SommerTen · 09/11/2022 17:07

Horrible ZOMBIE

Auntpodder · 09/11/2022 17:08

Tiredness is not conditional on having children. For instance, you can have life-long insomnia, be on medications that make you feel shattered. Those aren't choices, having children is, just as going out partying is.

2Late · 09/11/2022 17:11

You have no idea what might be going on in other people's lives.
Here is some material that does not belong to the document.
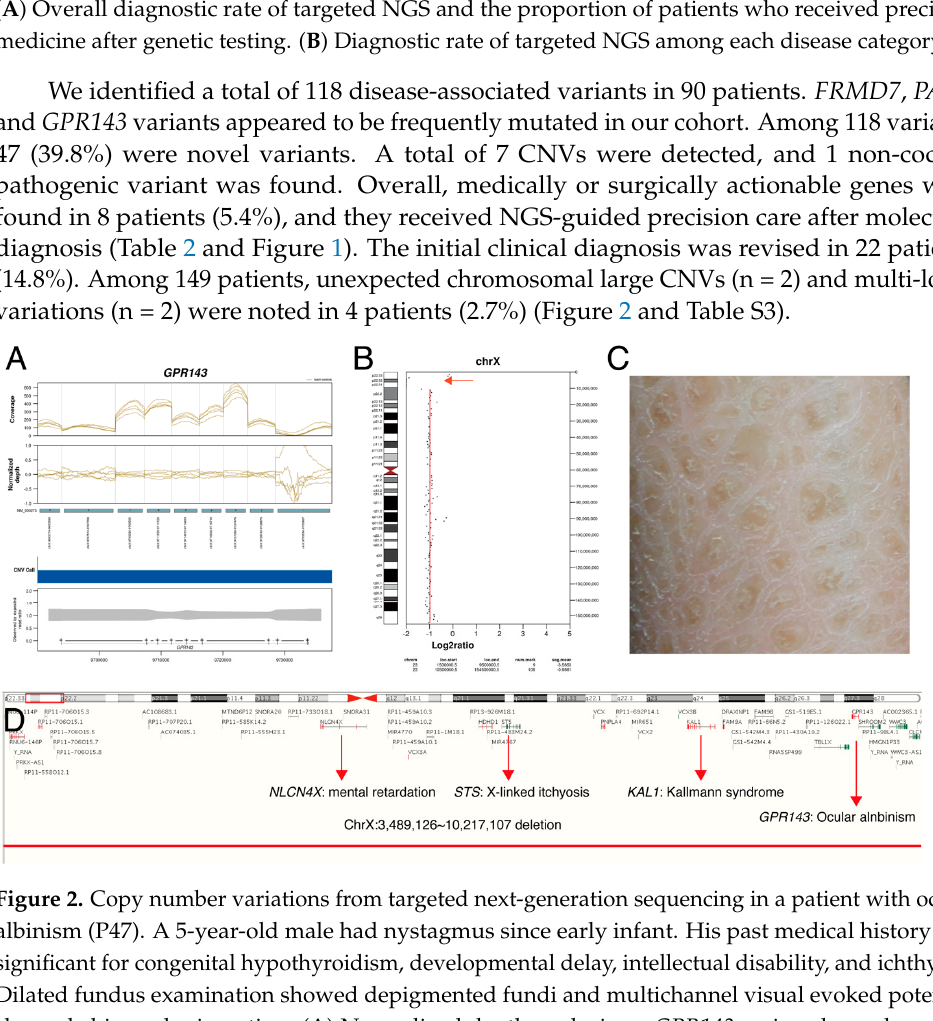
Figure 2. Copy number variations from targeted next-generation sequencing in a patient with ocular albinism (P47). A 5-year-old male had nystagmus since early infant. His past medical history was significant for congenital hypothyroidism, developmental delay, intellectual disability, and ichthyosis. Dilated fundus examination showed depigmented fundi and multichannel visual evoked potential showed chiasmal misrouting: ( A ) Normalized depth analysis on GPR143 region showed a whole gene deletion of GPR143 ; ( B ) chromosomal copy number variations called by off-target analysis using CopywriteR version 2.9.0 showed absence of read depth on Xp22.3 (red arrow); ( C ) dry,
So yes, YABU.
Parents don't own the monopoly on tiredness.

Mari9999 · 09/11/2022 17:11

Your body let's you know when you are fatigued or tired . Child care is simply one of many things that can lead to tiredness and fatigue.

Generally your work colleagues are not the best audience for your litany of complaints about your personal life.

As teens when my siblings and I would complain about being tired my mom would tell us to "work smarter and think faster." I was never quite sure what she meant, but I took it to mean that there was probably a more effective way to structure my activities.

Herejustforthisone · 09/11/2022 17:12

Child free people aren’t immune from the causes of tiredness, same as having a baby doesn’t mean you’ll never sleep again.

I was never tired when I had my kid because he was a ludicrously good sleeper. I have a childfree friend with insomnia. I used to go over with the baby to help her out.

Herejustforthisone · 09/11/2022 17:13

fuck sake. 2007!

Herejustforthisone · 09/11/2022 17:15

Who are these pricks bringing back truly ancient (and this case shitty) threads?